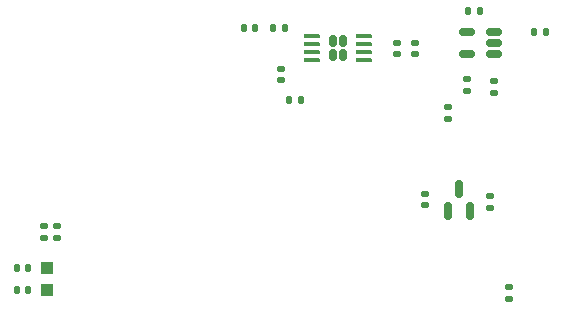
<source format=gbr>
%TF.GenerationSoftware,KiCad,Pcbnew,8.0.9-8.0.9-0~ubuntu24.04.1*%
%TF.CreationDate,2025-05-04T14:10:29+03:00*%
%TF.ProjectId,vario_kicad,76617269-6f5f-46b6-9963-61642e6b6963,rev?*%
%TF.SameCoordinates,Original*%
%TF.FileFunction,Paste,Bot*%
%TF.FilePolarity,Positive*%
%FSLAX46Y46*%
G04 Gerber Fmt 4.6, Leading zero omitted, Abs format (unit mm)*
G04 Created by KiCad (PCBNEW 8.0.9-8.0.9-0~ubuntu24.04.1) date 2025-05-04 14:10:29*
%MOMM*%
%LPD*%
G01*
G04 APERTURE LIST*
G04 Aperture macros list*
%AMRoundRect*
0 Rectangle with rounded corners*
0 $1 Rounding radius*
0 $2 $3 $4 $5 $6 $7 $8 $9 X,Y pos of 4 corners*
0 Add a 4 corners polygon primitive as box body*
4,1,4,$2,$3,$4,$5,$6,$7,$8,$9,$2,$3,0*
0 Add four circle primitives for the rounded corners*
1,1,$1+$1,$2,$3*
1,1,$1+$1,$4,$5*
1,1,$1+$1,$6,$7*
1,1,$1+$1,$8,$9*
0 Add four rect primitives between the rounded corners*
20,1,$1+$1,$2,$3,$4,$5,0*
20,1,$1+$1,$4,$5,$6,$7,0*
20,1,$1+$1,$6,$7,$8,$9,0*
20,1,$1+$1,$8,$9,$2,$3,0*%
G04 Aperture macros list end*
%ADD10RoundRect,0.175000X-0.175000X-0.300000X0.175000X-0.300000X0.175000X0.300000X-0.175000X0.300000X0*%
%ADD11RoundRect,0.087500X-0.587500X-0.087500X0.587500X-0.087500X0.587500X0.087500X-0.587500X0.087500X0*%
%ADD12RoundRect,0.140000X-0.170000X0.140000X-0.170000X-0.140000X0.170000X-0.140000X0.170000X0.140000X0*%
%ADD13RoundRect,0.150000X0.150000X-0.587500X0.150000X0.587500X-0.150000X0.587500X-0.150000X-0.587500X0*%
%ADD14RoundRect,0.140000X0.140000X0.170000X-0.140000X0.170000X-0.140000X-0.170000X0.140000X-0.170000X0*%
%ADD15RoundRect,0.135000X-0.135000X-0.185000X0.135000X-0.185000X0.135000X0.185000X-0.135000X0.185000X0*%
%ADD16RoundRect,0.140000X0.170000X-0.140000X0.170000X0.140000X-0.170000X0.140000X-0.170000X-0.140000X0*%
%ADD17RoundRect,0.135000X-0.185000X0.135000X-0.185000X-0.135000X0.185000X-0.135000X0.185000X0.135000X0*%
%ADD18R,1.100000X1.050000*%
%ADD19RoundRect,0.150000X0.512500X0.150000X-0.512500X0.150000X-0.512500X-0.150000X0.512500X-0.150000X0*%
%ADD20RoundRect,0.135000X0.135000X0.185000X-0.135000X0.185000X-0.135000X-0.185000X0.135000X-0.185000X0*%
G04 APERTURE END LIST*
D10*
%TO.C,U1*%
X147845000Y-115035000D03*
X147845000Y-116215000D03*
X148705000Y-115035000D03*
X148705000Y-116215000D03*
D11*
X146100000Y-116600000D03*
X146100000Y-115950000D03*
X146100000Y-115300000D03*
X146100000Y-114650000D03*
X150450000Y-114650000D03*
X150450000Y-115300000D03*
X150450000Y-115950000D03*
X150450000Y-116600000D03*
%TD*%
D12*
%TO.C,C14*%
X159220000Y-118290000D03*
X159220000Y-119250000D03*
%TD*%
D13*
%TO.C,U8*%
X159460000Y-129465000D03*
X157560000Y-129465000D03*
X158510000Y-127590000D03*
%TD*%
D14*
%TO.C,C27*%
X122040000Y-134240000D03*
X121080000Y-134240000D03*
%TD*%
D15*
%TO.C,R29*%
X159250000Y-112450000D03*
X160270000Y-112450000D03*
%TD*%
D16*
%TO.C,C19*%
X155660000Y-128920000D03*
X155660000Y-127960000D03*
%TD*%
D12*
%TO.C,C25*%
X123430000Y-130710000D03*
X123430000Y-131670000D03*
%TD*%
D14*
%TO.C,C9*%
X141270000Y-113970000D03*
X140310000Y-113970000D03*
%TD*%
D17*
%TO.C,R31*%
X162760000Y-135890000D03*
X162760000Y-136910000D03*
%TD*%
D18*
%TO.C,Y1*%
X123630000Y-134240000D03*
X123630000Y-136090000D03*
%TD*%
D19*
%TO.C,U7*%
X161500000Y-114240000D03*
X161500000Y-115190000D03*
X161500000Y-116140000D03*
X159225000Y-116140000D03*
X159225000Y-114240000D03*
%TD*%
D17*
%TO.C,R32*%
X161500000Y-118430000D03*
X161500000Y-119450000D03*
%TD*%
%TO.C,R33*%
X157590000Y-120620000D03*
X157590000Y-121640000D03*
%TD*%
D12*
%TO.C,C7*%
X143470000Y-117360000D03*
X143470000Y-118320000D03*
%TD*%
%TO.C,C11*%
X124530000Y-130720000D03*
X124530000Y-131680000D03*
%TD*%
D15*
%TO.C,R16*%
X144160000Y-119990000D03*
X145180000Y-119990000D03*
%TD*%
D20*
%TO.C,R18*%
X143770000Y-113970000D03*
X142750000Y-113970000D03*
%TD*%
D12*
%TO.C,C5*%
X153280000Y-115200000D03*
X153280000Y-116160000D03*
%TD*%
%TO.C,C18*%
X161180000Y-128190000D03*
X161180000Y-129150000D03*
%TD*%
%TO.C,C6*%
X154760000Y-115200000D03*
X154760000Y-116160000D03*
%TD*%
D14*
%TO.C,C26*%
X122060000Y-136090000D03*
X121100000Y-136090000D03*
%TD*%
D20*
%TO.C,R28*%
X165900000Y-114300000D03*
X164880000Y-114300000D03*
%TD*%
M02*

</source>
☆ ☆ ☆ ☆
#### Action item
Exactly reproduce the run of lines from the start of the listing through the line with "0 $1 Rounding radius*", inclusive; pictures are not copied.

#### Answer below
<source format=gbr>
%TF.GenerationSoftware,KiCad,Pcbnew,8.0.9-8.0.9-0~ubuntu24.04.1*%
%TF.CreationDate,2025-05-04T14:10:29+03:00*%
%TF.ProjectId,vario_kicad,76617269-6f5f-46b6-9963-61642e6b6963,rev?*%
%TF.SameCoordinates,Original*%
%TF.FileFunction,Paste,Bot*%
%TF.FilePolarity,Positive*%
%FSLAX46Y46*%
G04 Gerber Fmt 4.6, Leading zero omitted, Abs format (unit mm)*
G04 Created by KiCad (PCBNEW 8.0.9-8.0.9-0~ubuntu24.04.1) date 2025-05-04 14:10:29*
%MOMM*%
%LPD*%
G01*
G04 APERTURE LIST*
G04 Aperture macros list*
%AMRoundRect*
0 Rectangle with rounded corners*
0 $1 Rounding radius*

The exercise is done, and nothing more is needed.